Capovolgendo completamente il senso e le motivazioni delle affermazioni fatte, sia dall’assessore GRANATA che dal Sindaco Giuseppe GERACI, in occasione del forum pubblico di incontro con la cittadinanza sullo stato di avanzamento dei lavori pubblici, svoltosi lo scorso mese di febbraio, nell’articolo in questione vengono assurdamente addebitate all’attuale esecutivo responsabilità inesistenti circa la realizzazione, più o meno condivisibile, di diverse opere infrastrutturali che l’Amministrazione GERACI, come è noto ed evidente a tutti, ha soltanto ereditato.
Non c’è stato dunque alcun volo pindarico dell’Esecutivo né vi sono presunte promesse non mantenute da parte del Sindaco o degli assessori rispetto a progetti dei quali non si ha né si è mai rivendicata o tanto meno vantata una paternità tecnico-politico-amministrativa.
Al contrario, così come è stato sempre chiarito in tutte le sedi, incluso il forum sui lavori pubblici di qualche settimana fa citato a sproposito nella paradossale ricostruzione giornalistica de La Provincia, su quasi tutte le opere pubbliche ereditate e portate avanti ed a termine con senso di responsabilità dall’attuale Giunta, non sono state mai celate riserve di ogni natura da parte di chi oggi ha l’onere di governare questa Città, con tutte le difficoltà che nessuno potrebbe negare.

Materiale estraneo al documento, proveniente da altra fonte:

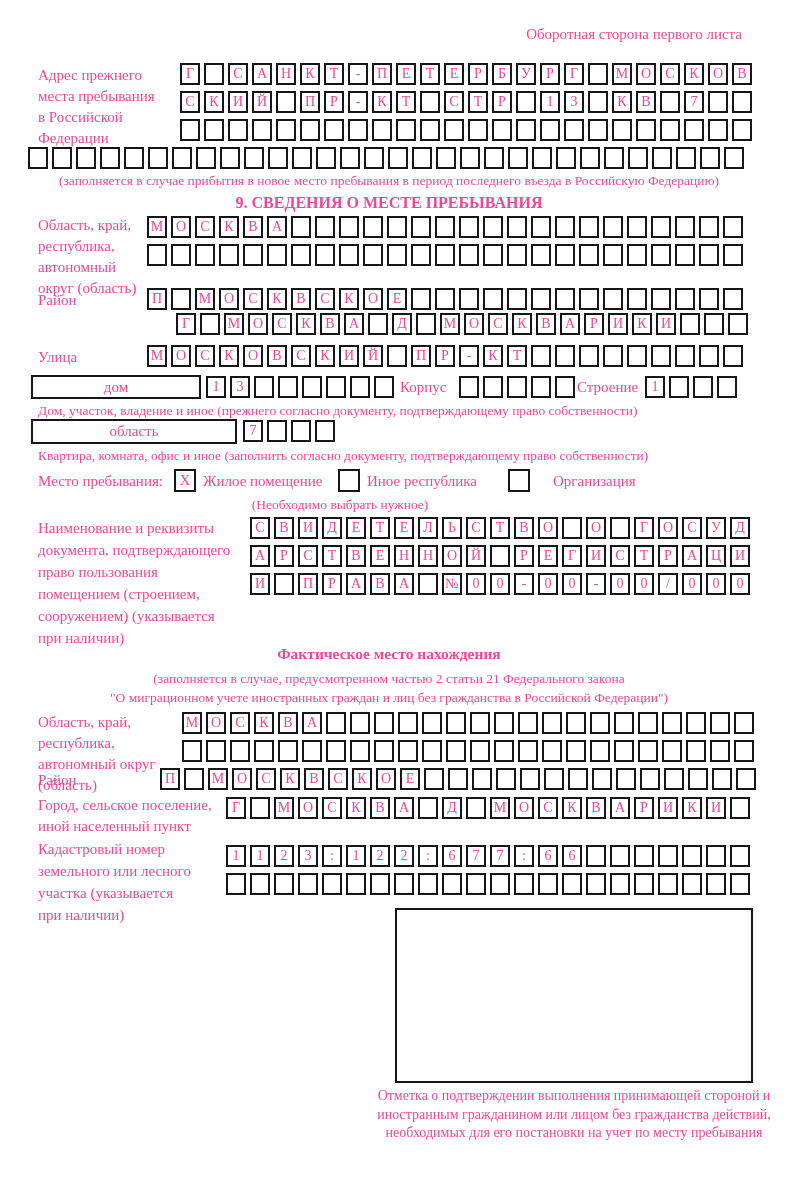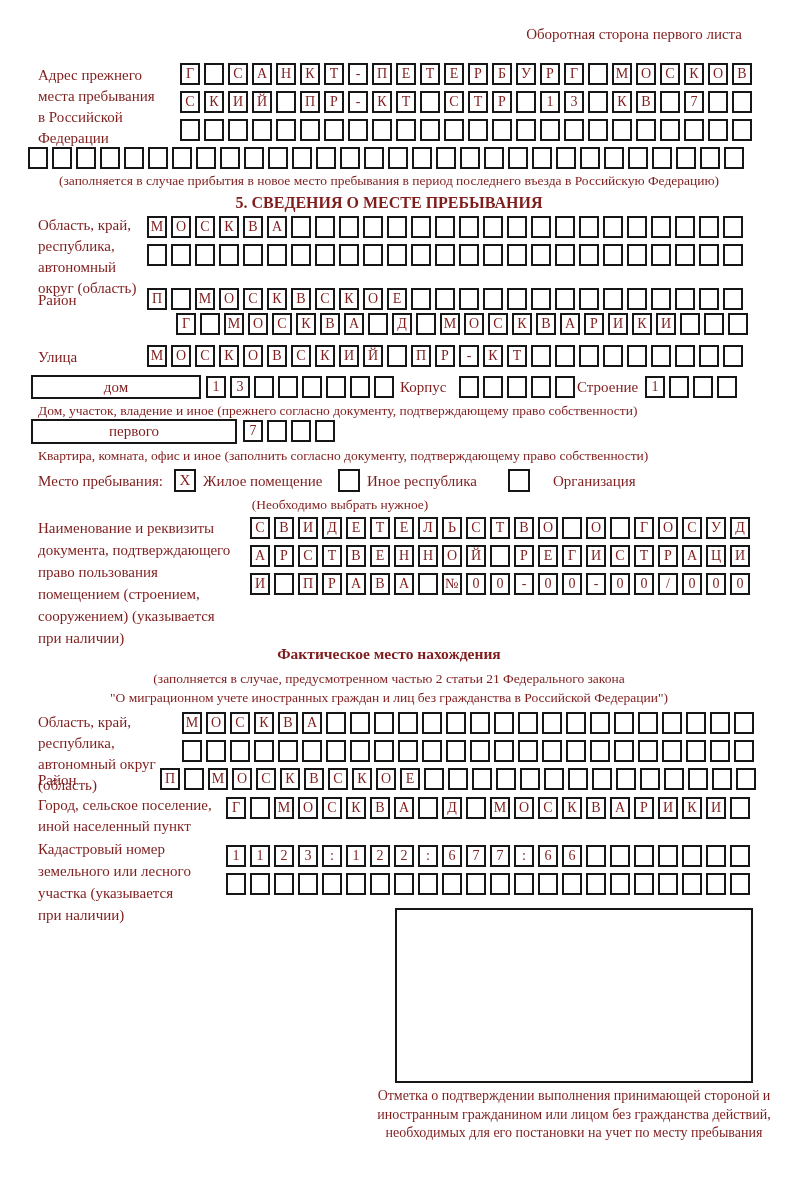--- a/index.html
+++ b/index.html
@@ -1,17 +1,17 @@
 <!DOCTYPE html>
 <html><head>
 <meta charset="utf-8">
 <style>
   html,body{margin:0;padding:0;background:#ffffff;}
   .page{position:relative;width:800px;height:1180px;background:#ffffff;
-        font-family:"Liberation Serif","DejaVu Serif",serif;color:#7f1d1d;overflow:hidden;}
+        font-family:"Liberation Serif","DejaVu Serif",serif;color:#ec4899;overflow:hidden;}
   .abs{position:absolute;}
   .lbl{font-size:15px;line-height:21px;}
   .note{font-size:13.5px;line-height:17px;}
   .center{text-align:center;width:778px;left:0;}
   .title{font-weight:bold;font-size:16px;}
   .cellrow{display:flex;gap:4px;}
   .cell{display:inline-block;width:16px;height:18px;border:2px solid #161616;
         font-size:14px;line-height:18px;text-align:center;background:#fff;flex:0 0 auto;}
   .cbox{display:inline-block;width:18px;height:19px;border:2px solid #161616;
         font-size:15px;line-height:19px;text-align:center;background:#fff;}
@@ -132,21 +132,21 @@
       <span class="cell"></span>
       <span class="cell"></span>
       <span class="cell"></span>
       <span class="cell"></span>
       <span class="cell"></span>
       <span class="cell"></span>
       <span class="cell"></span>
     </div>
   <div class="abs note center" style="top:172px;">(заполняется в случае прибытия в новое место пребывания в период последнего въезда в Российскую Федерацию)</div>
 
-  <div class="abs title center" style="top:194px;">5. СВЕДЕНИЯ О МЕСТЕ ПРЕБЫВАНИЯ</div>
+  <div class="abs title center" style="top:194px;">9. СВЕДЕНИЯ О МЕСТЕ ПРЕБЫВАНИЯ</div>
 
   <div class="abs lbl" style="left:38px;top:215px;width:108px;">Область, край, республика, автономный округ (область)</div>
   <div class="abs cellrow" style="left:147px;top:216px;">
       <span class="cell">М</span>
       <span class="cell">О</span>
       <span class="cell">С</span>
       <span class="cell">К</span>
       <span class="cell">В</span>
       <span class="cell">А</span>
       <span class="cell"></span>
@@ -303,21 +303,21 @@
     </div>
   <div class="abs lbl" style="left:577px;top:377px;">Строение</div>
   <div class="abs cellrow" style="left:645px;top:376px;">
       <span class="cell">1</span>
       <span class="cell"></span>
       <span class="cell"></span>
       <span class="cell"></span>
     </div>
   <div class="abs note" style="left:38px;top:402px;">Дом, участок, владение и иное (прежнего согласно документу, подтверждающему право собственности)</div>
 
-  <div class="abs fieldbox" style="left:31px;top:419px;width:202px;height:21px;line-height:21px;">первого</div>
+  <div class="abs fieldbox" style="left:31px;top:419px;width:202px;height:21px;line-height:21px;">область</div>
   <div class="abs cellrow" style="left:243px;top:420px;">
       <span class="cell">7</span>
       <span class="cell"></span>
       <span class="cell"></span>
       <span class="cell"></span>
     </div>
   <div class="abs note" style="left:38px;top:447px;">Квартира, комната, офис и иное (заполнить согласно документу, подтверждающему право собственности)</div>
 
   <div class="abs lbl" style="left:38px;top:471px;">Место пребывания:</div>
   <span class="abs cbox" style="left:174px;top:469px;">X</span>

Pensare scioccamente e forse in mala fede, così come è stato fatto nell’articolo in questione, di far passare quindi gli attuali amministratori come i diretti responsabili di disfunzioni o di opere mal progettate o male eseguite, evidenziando a ruota anomalie già ampiamente registrate e denunciate dalla stessa Amministrazione in carica in tutte le sedi, appare e rimane, purtroppo, un goffo quanto scorretto tentativo di disinformare i cittadini.